Há espaços que chegam silenciosamente a uma cidade e, ainda assim, a transformam. O novo atelier Bioma, inaugurado em fevereiro deste ano em Felgueiras, é um desses lugares. A sua criadora, a artista Joana Antunes, nasceu em Amarante, mas vive em Felgueiras há 19 anos — tempo suficiente para que o território se tornasse casa e compromisso. Foi esse enraizamento que a levou a abrir o Bioma aqui, numa cidade que, segundo a artista, ainda não tinha um espaço com esta natureza.
Joana explica que a motivação ultrapassou a vontade de ter apenas um local de criação: “Para além de estar a cumprir um caminho artístico, senti a responsabilidade social de sensibilizar e educar para a dinâmica social. E assim nasceu o Bioma, que nada mais é que um ecossistema onde vivem espécies diversas que entram em equilíbrio e o meu objetivo é respeitar e potenciar essa individualidade num contexto coletivo.”
É também neste espírito que o Bioma se tornou um ponto de formação artística. Joana dá atualmente aulas de artes plásticas a duas turmas de crianças entre os 6 e os 11 anos, num ambiente de experimentação e descoberta, e acompanha ainda um aluno adulto em horário noturno. Esta vertente pedagógica reforça a missão do espaço: criar oportunidades acessíveis para que qualquer pessoa possa explorar o seu potencial criativo, independentemente da idade ou experiência. Quem desejar conhecer o Bioma não precisa de qualquer base artística — basta a curiosidade e a vontade de se permitir à criação.

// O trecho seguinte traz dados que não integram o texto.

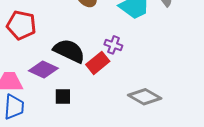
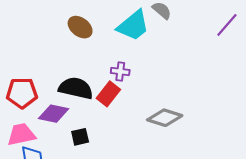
red pentagon: (21, 25) -> (22, 93), moved

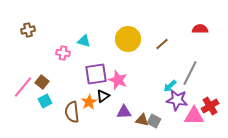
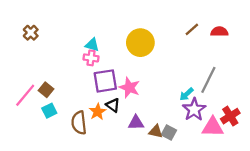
brown cross: (28, 30) -> (31, 33), turned -32
brown line: (162, 44) -> (192, 29), moved
pink cross: (63, 53) -> (91, 58), moved
black triangle: (103, 96) -> (113, 105), turned -48
purple star: (177, 100) -> (194, 110), turned 30

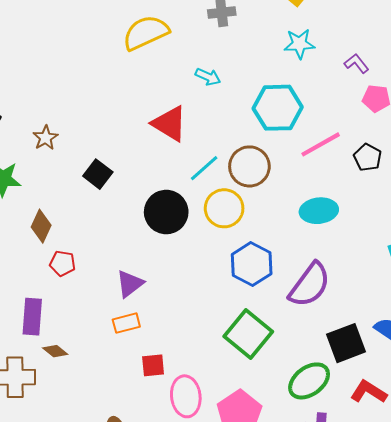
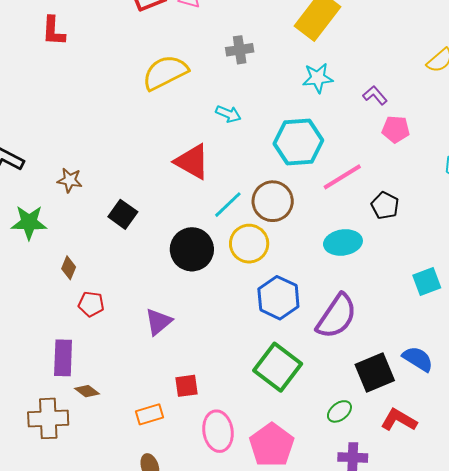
brown star: (45, 138) -> (70, 180), turned -30
black pentagon: (368, 157) -> (385, 206), moved
brown diamond: (41, 226) -> (69, 268), size x0.7
orange rectangle: (126, 323) -> (150, 414), moved
red square: (153, 365) -> (186, 386), moved
green ellipse: (309, 381) -> (339, 411), size x0.6

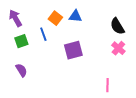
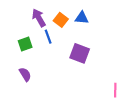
purple arrow: (15, 18) -> (39, 18), moved
purple square: (73, 50) -> (80, 53), turned 36

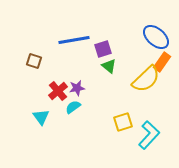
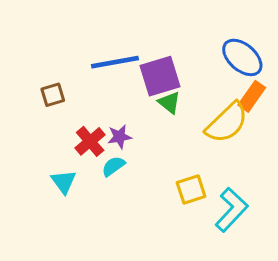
purple square: (103, 49) -> (160, 76), size x1.5
brown square: (34, 61) -> (53, 95), turned -35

A relação da artista com o município de Felgueiras tem sido contínua e antecede o nascimento do Bioma. Após a abertura do espaço, esta colaboração ampliou-se, com reuniões e propostas que, segundo Joana, têm sido recebidas com “uma porta aberta e vontade de querer fazer.” É deste diálogo que surge a exposição (Dez)contextos: Patrimónios Imaginários, um projeto conjunto entre Joana Antunes e Fernando Barros. Os dois artistas já tinham exposto lado a lado, mas regressam agora com uma abordagem centrada no património felgueirense, reinterpretado num registo onírico, entre memória, ficção e paisagens imaginárias. A exposição procura criar novas camadas de leitura sobre aquilo que identificamos como nosso, desafiando o olhar habitual e convidando o público a entrar num território entre o real e o imaginado.
Paralelamente, Joana desenvolve um trabalho profundamente humano com os utentes do Lar de Nossa Senhora da Conceição, em Felgueiras. Através de uma dinâmica sensível, cada idoso realiza o seu próprio retrato com o auxílio de um projetor — um processo simples, mas carregado de significado. O resultado são momentos que a artista descreve como “momentos de muito carinho e partilha”, essenciais numa fase da vida em que o vínculo se torna ainda mais necessário. Estes encontros revelam uma faceta do Bioma que ultrapassa o atelier e se estende ao cuidado intergeracional, à memória e ao valor de cada história.
O Bioma afirma-se, assim, como mais do que um atelier: é um território simbólico onde a arte funciona como ferramenta social, espaço de escuta e lugar de pertença. A cidade ganha um ponto de encontro que convida à imaginação, à experimentação e ao diálogo entre gerações.
Para quem lê e sente curiosidade, as portas do Bioma estão abertas — para aprender, descobrir, criar ou simplesmente respirar outro ritmo. Há sempre espaço para mais uma pessoa neste ecossistema que continua a crescer.